There are limitations in our study. First, the diagnose codes we used are explicit for sepsis, severe sepsis, or septic shock, dating before the current sepsis definition (Sepsis-3) [30], and some misclassification likely exists [3, 31]. Second, we included only patients treated in ICUs. These weaknesses limit the generalizability of our results to sepsis defined by the current definition and sepsis treated in non-ICU settings. Third, shared risk factors for sepsis and cancer such as comorbidities and life-style-related factors, e. g., smoking and obesity, likely accumulate in this population [32,33,34]. Unfortunately, reliable data on important life-style factors were not available, neither could we account for comorbidity in the reference population. Majority in our cohort had no comorbidities and the severity of acute disease was low to moderate, suggesting selection through mortality during the first post-admission year. Fourth, the time frame of the study may cause underestimation of the importance of prior cancer and underestimation of cancers with slow progression [35,36,37]. Fifth, high post-sepsis mortality is a competing risk, limits the length of follow-up and introduces selection bias. Sixth, despite focusing in 1-year survivors, detection bias and reverse causation cannot be excluded. We observed a U-shaped temporal variation of SIR in certain cancers, which suggests a possible detection bias that pushed toward earlier diagnoses. Seventh, surveillance bias cannot be excluded, as the cancer types with most consistently elevated SIRs were non-melanoma of the skin and cervical cancer, suggesting a role of diagnostic activity. Finally, our study design and results do not infer causality between sepsis and cancer.

A recent study in elderly found more sepsis in the history of patients with first diagnosis of cancer than in matched controls [25]. We included also younger patients and, interestingly, observed highest SIRs in the younger age groups. Concerning cancer sites, the findings of Liu et al. were in broad accordance with our findings and those reported for solid organ transplantation patients [23, 25]. They found inverse associations for several cancers, including cancer of the prostate, that was also in our study less frequent in sepsis survivors [25]. However, important differences in the approaches between their study and ours exist, with different sources of potential selection bias. For example, as their design allowed including only patients surviving until cancer diagnosis, mortality in our cohort was a competing event to cancer diagnosis.
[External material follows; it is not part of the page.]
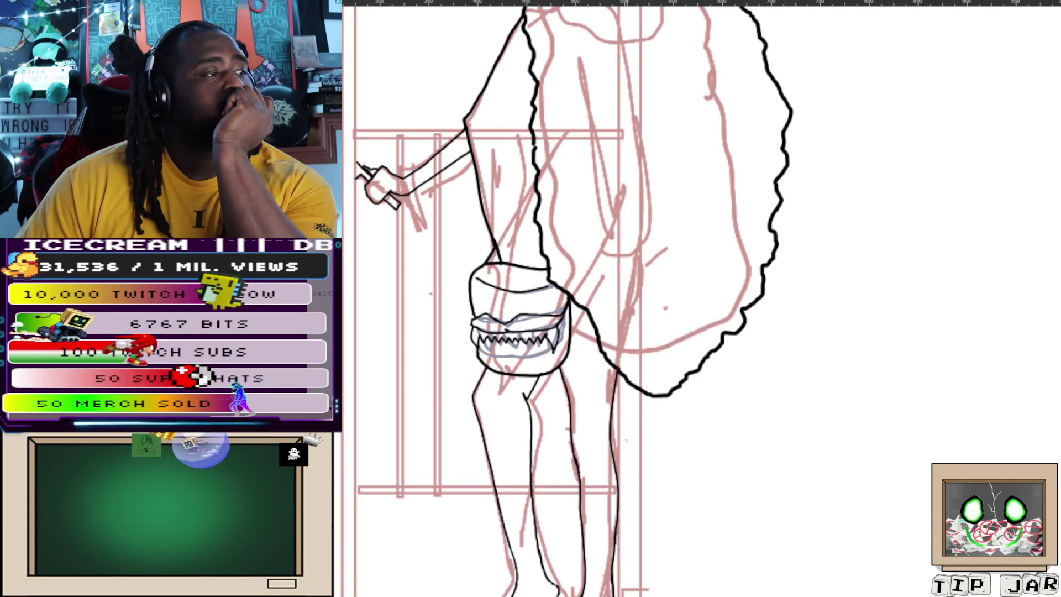
scroll(628, 432, "up", 4)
Indeed, high mortality may partly explain the declining power of our findings in longer follow-up.

Future studies including patients with sepsis according to Sepsis-3 definition, with a prospective design, longer follow-up and focus on lifestyle factors and other common risk factors are needed to examine the association of sepsis and cancer. The age-standardized incidence rates and cumulative risk of all cancer for adults in Sweden are close to the median rates in Europe, which are higher than those in Africa, Asia, and Latin America, but lower than in North America and Oceania [38]. Repeating the result in other populations is warranted to confirm our findings. However, according to results by others and this study, surveillance for malignant disease may be warranted in sepsis survivors.

Conclusions

Compared to general population, incidence of new cancer was increased in one-year survivors of ICU-treated sepsis. Variation in the findings depending on follow-up time suggests that factors other than sepsis alone are involved.